Guys please read the Terms of Use of Github section D.4.
We need the legal right to do things like host Your Content, publish it, and share it. You grant us and our legal successors the right to store, archive, parse, and display Your Content, and make incidental copies, as necessary to provide the Service, including improving the Service over time. This license includes the right to do things like copy it to our database and make backups; show it to you and other users; parse it into a search index or otherwise analyze it on our servers; share it with other users; and perform it, in case Your Content is something like music or video.
This license does not grant GitHub the right to sell Your Content. It also does not grant GitHub the right to otherwise distribute or use Your Content outside of our provision of the Service, except that as part of the right to archive Your Content, GitHub may permit our partners to store and archive Your Content in public repositories in connection with the GitHub Arctic Code Vault and GitHub Archive Program.

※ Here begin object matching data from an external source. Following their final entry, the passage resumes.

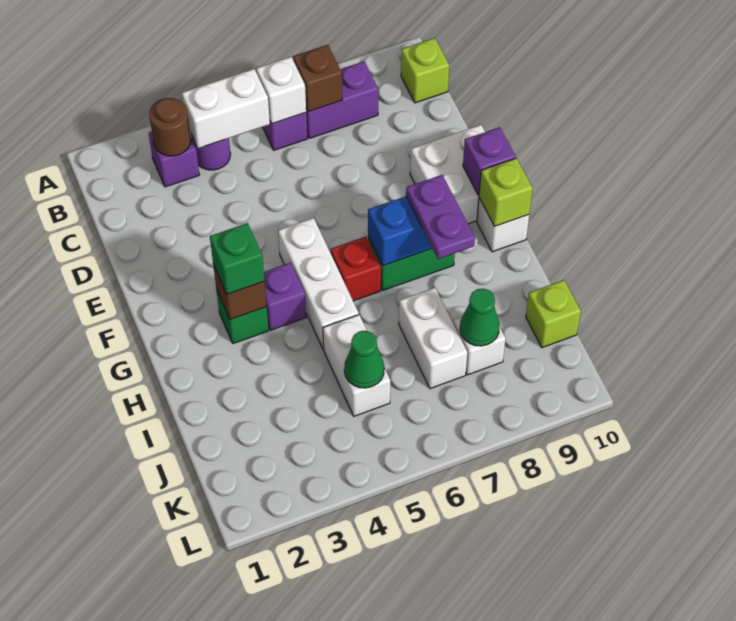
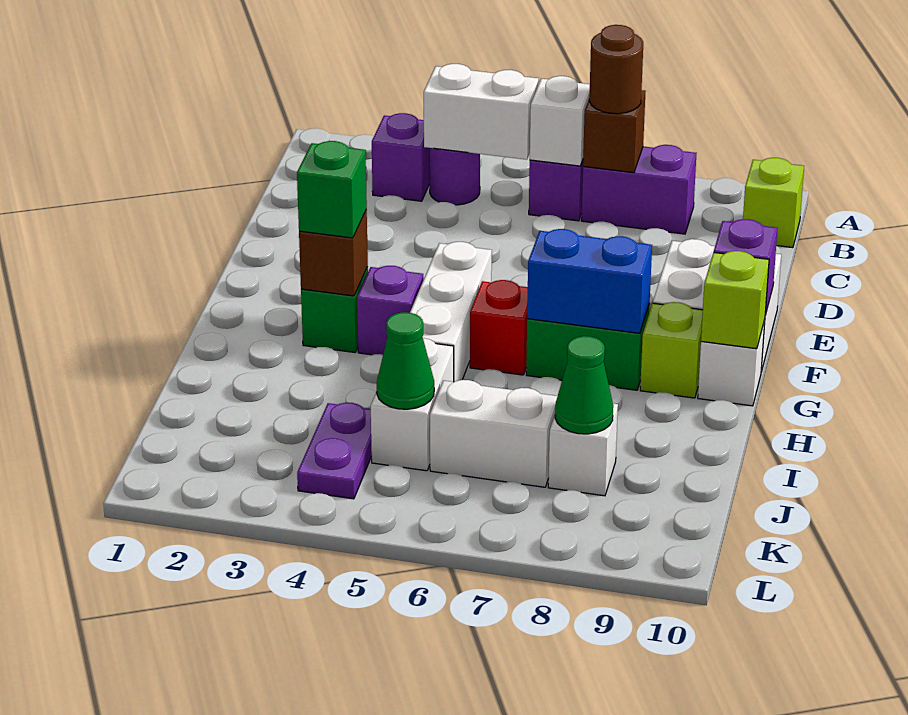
brown round brick B3 level 2 -> brown round brick B7 level 3
purple plate G8:H8 level 3 -> purple plate J4:K4 level 1
white brick I7:J7 level 1 -> white brick J6:J7 level 1
lime brick J10 level 1 -> lime brick G9 level 1

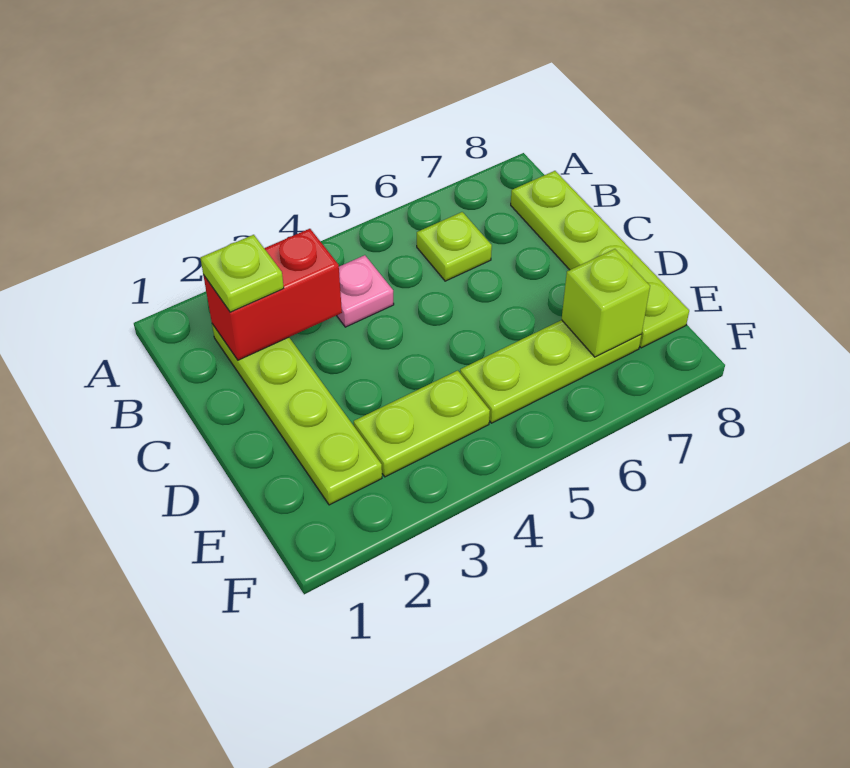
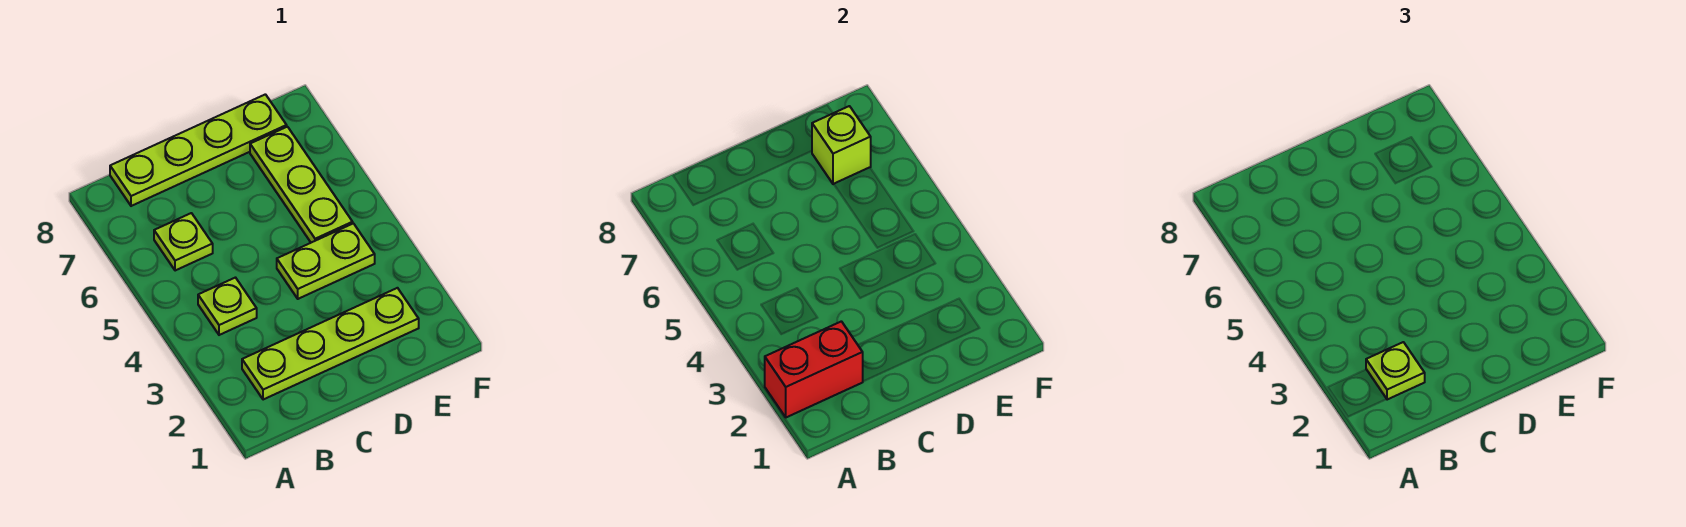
red brick B2:B3 level 2 -> red brick A2:B2 level 2
pink plate B4 level 1 -> lime plate B4 level 1
lime plate E3:E4 level 1 -> lime plate D4:E4 level 1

If I upload somebody else's GPL code to GitHub, I also can't grant to GitHub the (implicit) legal rights to use that code in Copilot, because they are not mine to give.
I could previously mirror GPL code, because the GPL granted me the rights I need to grant GitHub as part of their ToS; but if they change their ToS, or if the meaning is changed by them adding vastly different features to their Service, this becomes a problem.
Can you explain what limitation in GPL would prevent someone from using it as training data? Also, if you are not allowed to upload GPL to GitHub, seems like the right answer is don't.
GPL does not prevent someone from using it as part of something else, so long as that other thing abides to the terms too. In particular, GPL and many open-source licenses require attribution. The fact that Copilot spits out code from other places without attribution clashes with that limitation.
Whether you're allowed to upload GPL code to GitHub or not depends on whatever their Service is at the moment, since the terms say you grant them all the rights "necessary to provide the Service".
If Copilot requires separate payment or signup I[1] fail to see how it can be part of ”the Service” as defined therein, and since the rights to do ”things” to the provided code only go as far ”as necessary to provide the Service” the ToS can’t[2] be used to argue that it gives explicit permission to use provided code for this purpose. Or am I misinterpreting something?
Still depends on how they defined "the Service". Can't be bothered to read the full license myself because I don't use github - but I can't imagine "the Service" is defined as including an AI copy paster.
We need the legal right to do things like host Your Content, publish it, and share it. You grant us and our legal successors the right to store, archive, parse, and display Your Content, and make incidental copies, as necessary to provide the Service, including improving the Service over time. This license includes the right to do things like copy it to our database and make backups; show it to you and other users; parse it into a search index or otherwise analyze it on our servers; share it with other users; and perform it, in case Your Content is something like music or video.
This license does not grant GitHub the right to sell Your Content. It also does not grant GitHub the right to otherwise distribute or use Your Content outside of our provision of the Service, except that as part of the right to archive Your Content, GitHub may permit our partners to store and archive Your Content in public repositories in connection with the GitHub Arctic Code Vault and GitHub Archive Program.